--- What you will do ---
Write out the passage of the article on sick-day payouts from "Hazelwood spent nearly" to "stagnant state spending.", copying it word for word.

--- Supplied text ---

= = = = =

BY JESSICA BOCK • jbock@post-dispatch.com > 314-340-8228 | Posted: Sunday, November 13, 2011 12:10 am

In the 43 years Bill Meisch taught in the Rockwood School District, he rarely took a sick day.

Even so, at the start of a new school year, the district would add more sick leave — 10 days in most recent years. Those that went unused would accumulate with no limit, and when Meisch, 66, retired this year, he had accrued 471 days at a value of more than $100,600.

"It was there and I knew it, but I enjoyed where I was working. I was healthy," said Meisch, who taught music. Under district policy, the bulk of his sick pay benefit went to his retirement account. The rest was paid in a lump sum of $35,000.

Meisch's unusually long tenure with Rockwood schools was a major factor in his large payout, although two other teachers had accumulated values of $79,558 and $63,671 for unused sick days. The average takeaway was about $24,000.

In total, Rockwood spent $1.42 million to pay departing administrators and teachers this benefit during the last school year.

Those kinds of expenses are common for school districts across the region, even in recent post-recession years. Francis Howell has spent $447,200 during the last three years on unused sick day payouts, while Fox School District's total comes in at $397,135 for the same period.

Hazelwood spent nearly as much as Rockwood on a similar benefit during the 2009-10 school year — before pulling the plug.

"It's expensive. We couldn't afford it," said Diana Gulotta, a spokeswoman for Hazelwood.

But far more districts are sticking with their sick leave policies. And they're doing so at a time when finances are tight, with districts raising tax rates to make up for lost property tax revenue and stagnant state spending.

Sick day payouts are rare in the private sector, said Jeffrey Keefe, a professor at Rutgers University who has studied public vs. private employee costs for the Economic Policy Institute.

"The nasty part of this whole thing, as far as I'm concerned, is what happens at the end. You've got these odd situations where the employee never uses a sick day and it's the equivalent to winning the lottery," Keefe said. "You use them or lose them is basically the policy of the private sector."

CREATING INCENTIVES

Sick leave policies vary among districts, but paying out teachers and administrators for unused days at retirement and sometimes annually is a common thread, the Post-Dispatch has found.

= = = = =

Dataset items
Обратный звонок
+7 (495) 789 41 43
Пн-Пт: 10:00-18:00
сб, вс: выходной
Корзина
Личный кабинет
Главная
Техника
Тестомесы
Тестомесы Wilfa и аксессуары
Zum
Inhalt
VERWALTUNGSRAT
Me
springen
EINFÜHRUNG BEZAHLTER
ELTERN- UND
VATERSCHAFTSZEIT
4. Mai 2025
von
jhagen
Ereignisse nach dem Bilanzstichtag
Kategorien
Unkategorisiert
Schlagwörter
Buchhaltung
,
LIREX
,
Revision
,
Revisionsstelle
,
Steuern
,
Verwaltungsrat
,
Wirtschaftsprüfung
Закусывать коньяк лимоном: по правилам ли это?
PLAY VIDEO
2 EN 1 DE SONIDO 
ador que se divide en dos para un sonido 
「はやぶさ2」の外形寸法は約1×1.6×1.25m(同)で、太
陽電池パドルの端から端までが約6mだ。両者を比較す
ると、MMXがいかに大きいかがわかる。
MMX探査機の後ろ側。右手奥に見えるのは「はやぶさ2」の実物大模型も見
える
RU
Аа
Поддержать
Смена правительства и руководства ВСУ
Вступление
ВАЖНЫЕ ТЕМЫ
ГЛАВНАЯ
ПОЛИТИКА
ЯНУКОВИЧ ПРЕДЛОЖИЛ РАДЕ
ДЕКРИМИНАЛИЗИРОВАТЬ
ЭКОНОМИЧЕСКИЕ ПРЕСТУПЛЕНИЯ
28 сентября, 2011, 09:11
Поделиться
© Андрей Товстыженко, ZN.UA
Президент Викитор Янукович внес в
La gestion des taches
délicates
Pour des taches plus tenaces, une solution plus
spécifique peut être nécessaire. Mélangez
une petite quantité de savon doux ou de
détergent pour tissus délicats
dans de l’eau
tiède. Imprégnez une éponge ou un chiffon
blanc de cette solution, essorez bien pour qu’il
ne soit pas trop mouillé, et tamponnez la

= = = = =

--- Answer to this problem ---
Hazelwood spent nearly as much as Rockwood on a similar benefit during the 2009-10 school year — before pulling the plug.

"It's expensive. We couldn't afford it," said Diana Gulotta, a spokeswoman for Hazelwood.

But far more districts are sticking with their sick leave policies. And they're doing so at a time when finances are tight, with districts raising tax rates to make up for lost property tax revenue and stagnant state spending.